Diálogos divulgados pelo Ministério
Público do Ceará (MPCE) revelam como sargentos da Polícia Militar agiram na
extorsão em sequestro de traficante. Por meio de interceptações telefônicas,
policiais da Coordenadoria de Inteligência (Coin) identificaram que sargentos
acusados mantinham estreita relação com um homem que seria envolvido com o
tráfico e atuava como “fiteiro”, repassando informações para que os militares
pudessem praticar os crimes.
Na manhã de ontem, quatro sargentos
lotados no 17º Batalhão da PM foram presos no Conjunto Ceará. O homem que
passava informações também teve a prisão decretada, mas está foragido. O crime
foi descoberto por promotores do Grupo de Atuação Especial de Combate ao Crime
Organizado (Gaeco), do MPCE, e pela Coin da Secretaria da Segurança Pública e
Defesa Social (SSPDS).
A investigação atuava na busca por
organizações criminosas no Estado.
Um inquérito, que corria em segredo de
Justiça, revelou que os policiais, “reiteradamente”, extorquiam traficantes e
outros delinquentes, que chegavam a ser mantidos reféns até que os pagamentos
ocorressem.
Na ação, foram presos os policiais:
Auricélio da Silva Araripe, Glaydson Eduardo Saraiva, Jeovani Moreira Araújo e
Rilmar Marques dos Santos.
Todos passaram por exames na Perícia
Forense do Ceará (Pefoce) e foram conduzidos por equipes da Controladoria Geral
de Disciplina (CGD) ao Comando Geral da PM, sendo, depois, encaminhados ao
Presídio Militar, na sede do 5º BPM, no Centro, onde permanecem até o
pronunciamento da Justiça.
O crime
Em uma das ligações, enquanto
traficante era mantido refém, o sargento Auricélio chega a pressionar Jeovani
Moreira quando ele fala da dificuldade de conseguir dinheiro de um dos
sequestrados. “Acocha, acocha, que já juntamos 30 contos (R$ 30 mil) numa
noite”. Nas conversas, é possível perceber que Auricélio era um dos principais
atuantes e mantinha relação estreita com o “fiteiro” que repassava informações.

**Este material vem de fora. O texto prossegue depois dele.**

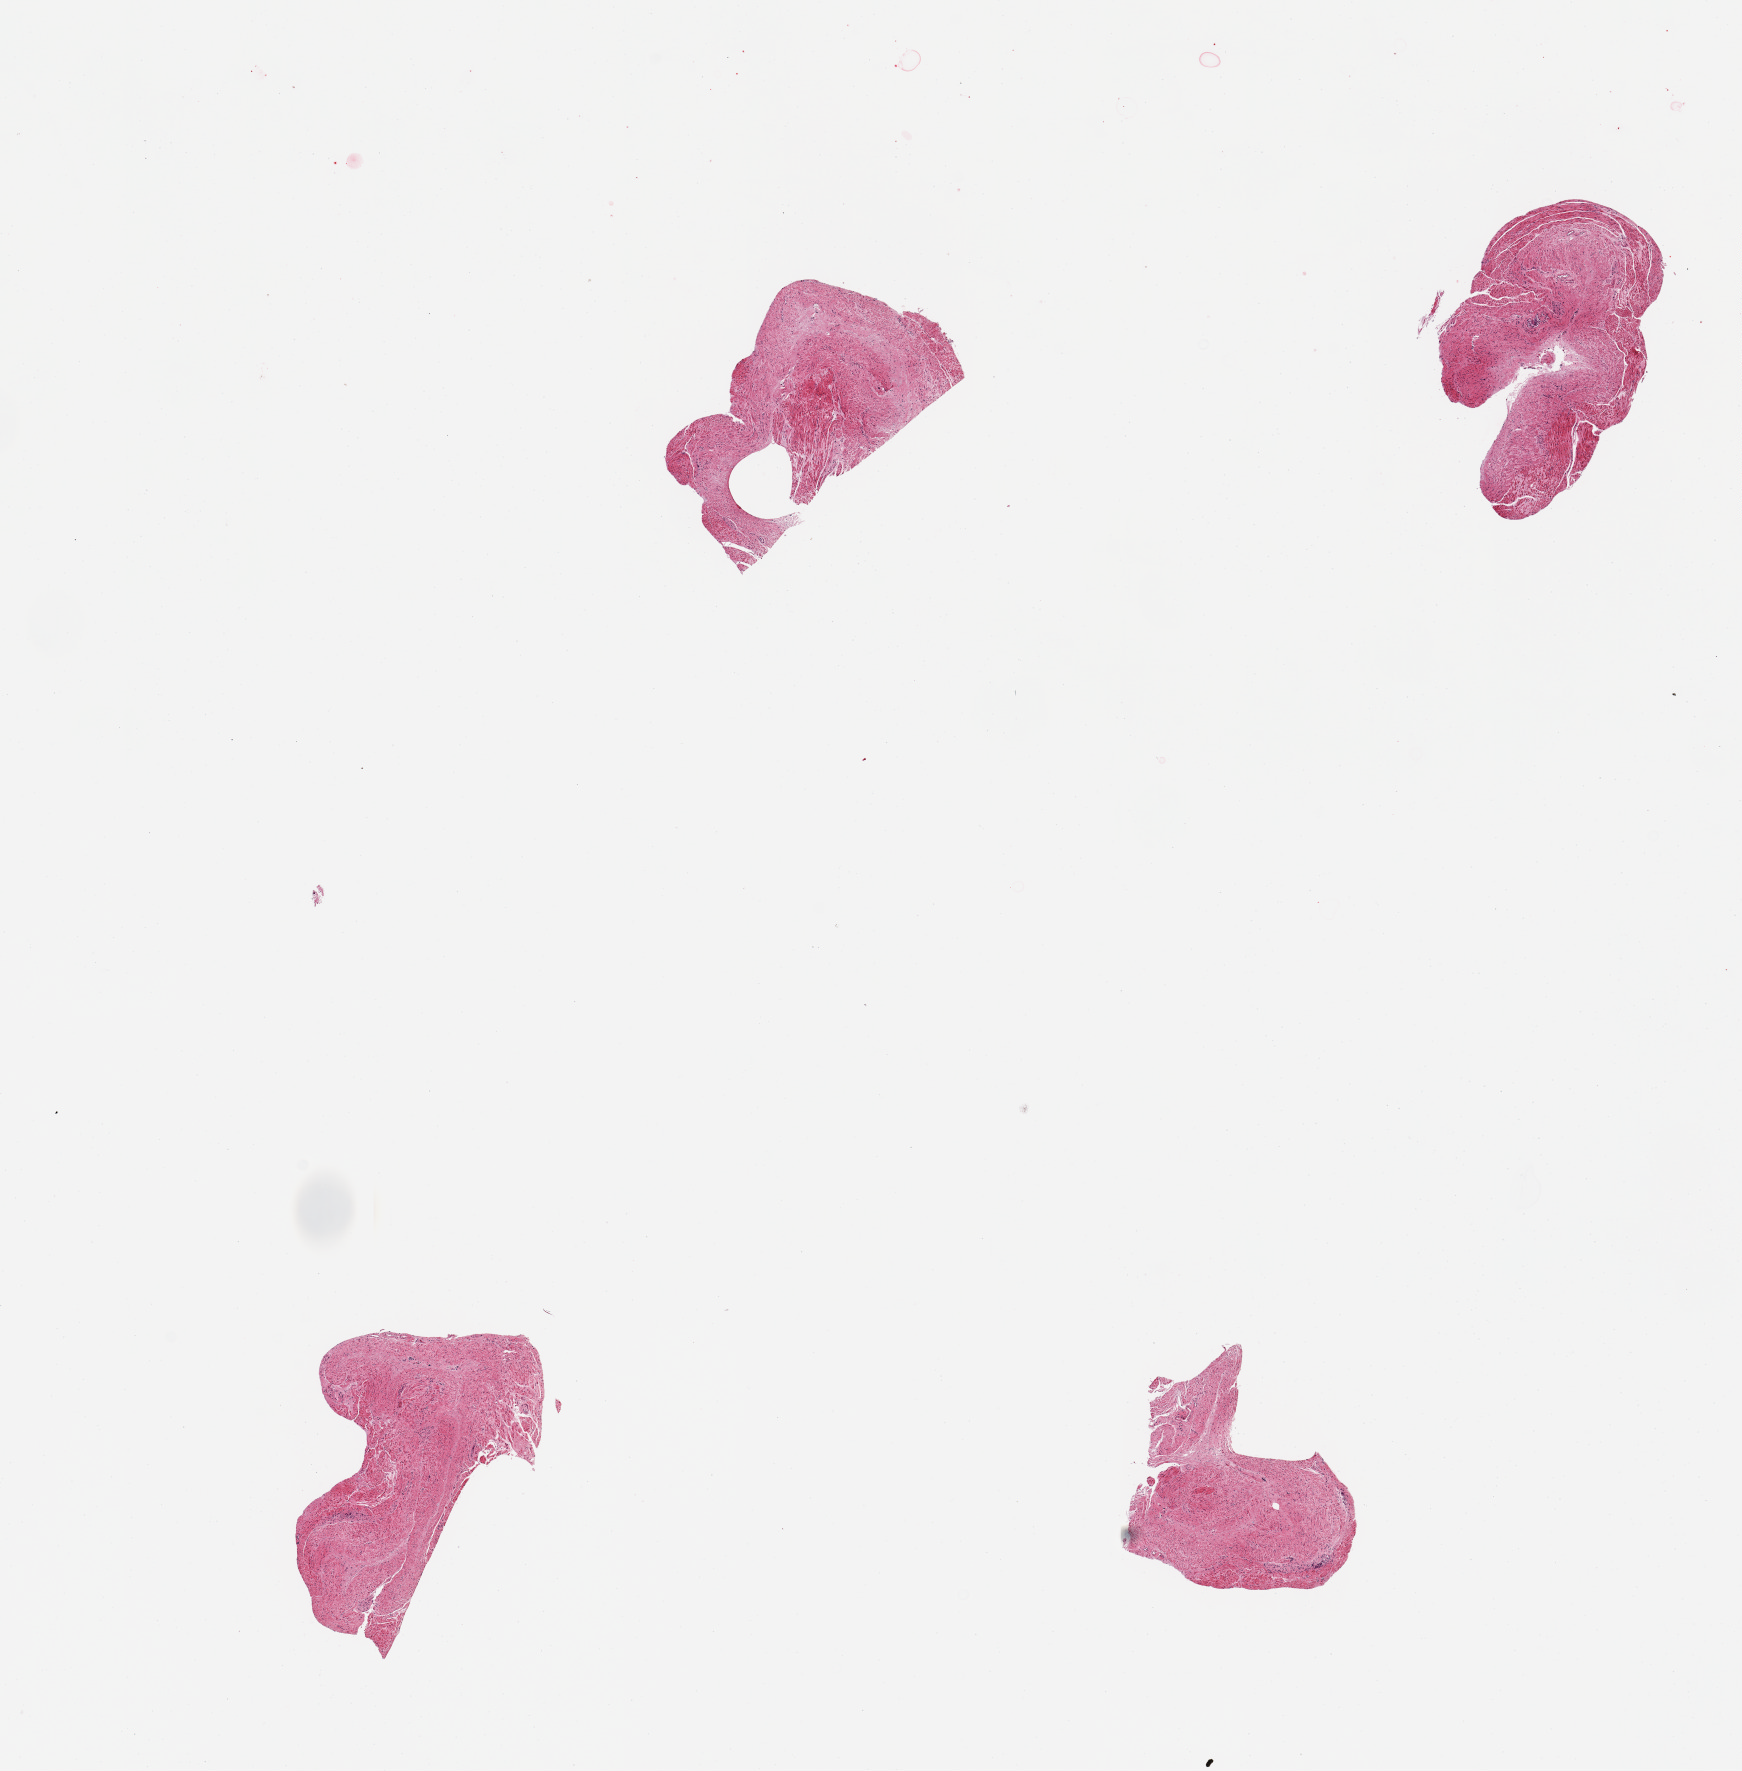
Digitized hematoxylin and eosin (H&E)-stained section, whole scanned area (about 13.8 x 14.0 mm, slide scanned at 20x) shown as a low-resolution overview. PAXgene-fixed, paraffin-embedded tissue. Sampled site (target tissue): stomach. Donor tissue sample. Donor: female.
Review note (as recorded): 4 pieces; muscularis only.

“Fica tranquilo aí que eu vou marcar esse bote aí para nós (sic) aumentar esse
dinheiro aí”, afirma “fiteiro”; ao que Auricélio confirma: “É, vai dar para
aumentar legal”.
Conforme promotor Felipe Diogo, na
extorsão em questão, o grupo foi flagrado usando viatura do 17º BPM para
abordar, na avenida Osório de Paiva, um veículo Volkswagen Golf. O carro
pertencia a traficante, que portava quantidade não informada de cocaína. O
homem foi então sequestrado pelos policiais, que exigiram a quantia de R$ 7 mil
para libertá-lo, evitando a prisão.
“Esse mesmo traficante havia assaltado
um policial federal e roubado a pistola dele. Ele temia sofrer alguma violência
por conta disso”, detalhou. Segundo o promotor, o traficante, que passou à
condição de vítima dos PMs, foi colocado em um Toyota Corolla. Entre as 21
horas e 1 hora da madrugada seguinte, ele ficou em poder dos policiais,
circulando por diversos endereços, para obter a quantia exigida. Sem sucesso, o
homem entregou cerca de R$ 1 mil, além do som do carro, que valeria de R$ 8
mil. “O traficante só foi liberado mediante a promessa de entregar mais
dinheiro no dia seguinte”, aponta.
Os quatro policiais se tornaram réus
tendo a denúncia acatada pela juíza Lia Sammia Sousa Moreira, da Vara da
Auditoria Militar, que também determinou as prisões preventivas. A partir de
agora, o processo entrará na fase de instrução, quando os militares poderão
apresentar suas defesas.
Saiba mais
O promotor Felipe Diogo afirmou que um
dos sargentos foi flagrado com uma pequena quantidade de maconha, o que motivou
a inclusão do crime de tráfico de drogas, já que o policial declarou não ser
usuário.
Diogo não soube informar, porém, com
qual dos quatro estava a droga.
Uma quantia em dinheiro, parte dela em
moedas, também foi apreendida. Os militares não esclareceram a origem dos
recursos. Além do processo criminal, os policiais envolvidos nos crimes
responderão a procedimento disciplinar na CGD, que pode levar à demissão do
grupo. O POVO procurou o comandante-geral da PM, Ronaldo Viana.
Entretanto, o coronel afirmou que não
se manifestaria sobre as prisões, pois não estava “acompanhando o caso de
perto”. A reportagem também procurou associações de profissionais da segurança
que informaram que não estão acompanhando o caso.